Renee and I sipped our teq & tonics, worked on our pies, and caught up on our lives: my two girls, her three boys, and six grandkids, the oldest, Maddie, 16 already. How did that happen? Her Chris, my Richard, our friend who has been diagnosed with early Alzheimer’s and what, exactly, that means for her. We grew quiet for a bit, just rolling, and peeling, and feeling grateful for the sun lighting up the leftover autumn leaves in my backyard viewable out the kitchen window.

I love recipes from my mother’s Betty Crocker Cook Book. They are solid, foundational, with the requisite ingredients and the tried and tested ratios. I cherish this worn, stained collection of love. Love of food. Love of baking and cooking and learning to do the same. This tattered messy old collection is almost embarrassing, and I love it.


Renee used a “French Pie” recipe that called for lemon and brown sugar. I borrowed the approach for my second pie, too tempting not to try. Either way, we were headed to delicious.

Renee showed me her method to seal her crust, making it a thick zig-zagged shield encasing the pie. I had never acquired the knack for this, even in my years as a professional baker, but finally with her help, I did. Never too late to get better!

It’s all in an initial fold of the hungover dough (hee hee), the ledge around the pie plate, pushing it back under itself. Very thick and protective. I took it a step further and twisted it over itself again, sideways this time, as I pinched and sealed it, making it look, well, French, I guess. Needless to say, they were lovely going in, and Renee’s was guarded by the pie bird I had given her years before for Christmas or a birthday. I don’t even remember, but there it was, ready to whistle when her pie was done.

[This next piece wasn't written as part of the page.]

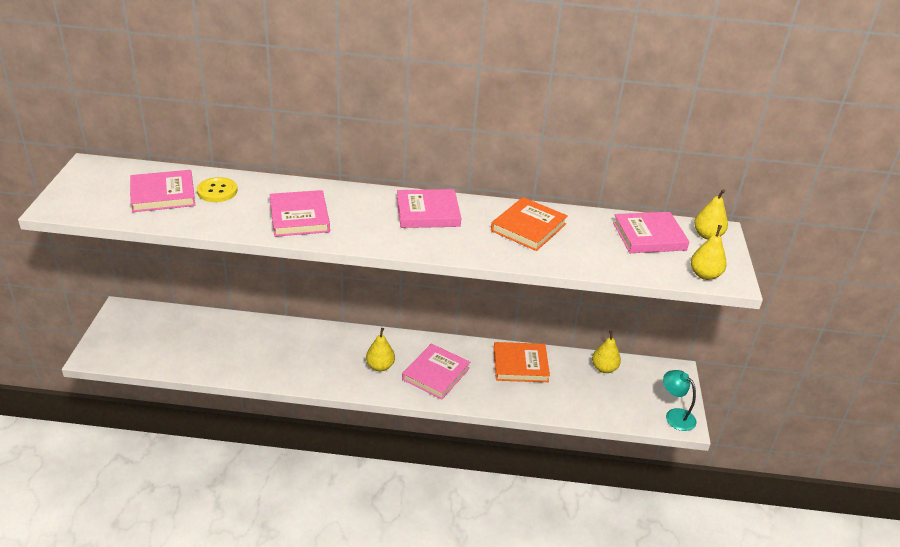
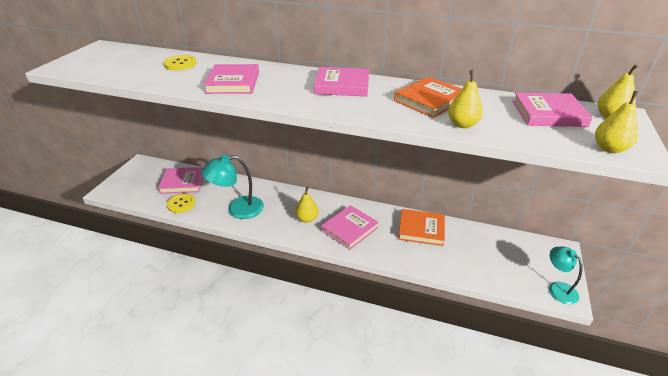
camera: 15 degrees right, 0 degrees up
pink book [130,170,195,212] -> pink book moved to [158,167,203,194]
yellow pear [592,331,621,373] -> yellow pear moved to [448,70,483,128]
none -> yellow button [167,194,195,213]
none -> turquoise lamp [202,155,264,219]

For all that sealing I had mastered, my pie still spilled that gorgeous buttery sweet sauce all over the bottom of the oven. Luckily Renee had suggested (and I would have forgotten) that we line the bottom of the oven with a cookie sheet. Well, we went through three as the juice puddled, and then burned, and each sheet was replaced. No harm, though, the pies were perfect. And beautiful.

We hadn’t worked in tandem like that, in the kitchen, or at all really, in a long time. A drink, a sunny October day, pies in the oven. Oh, gone are the days of our progressive dinner parties, work events, wreath making. Seems like we should have more time for this type of activity now that our kids are grown and gone. But Renee has many friends whom she stays busy with, and she is still an athlete, and now a grandma, she is a busy woman even in partial retirement.

I have embraced a quieter life. Not filling my evenings and weekends with non-stop social life as I used to do. But no matter how our lives have grown separate, they have done so concurrently. Solidly beside each other in friendship, and always able to dedicate a random autumn Saturday morning to making pies.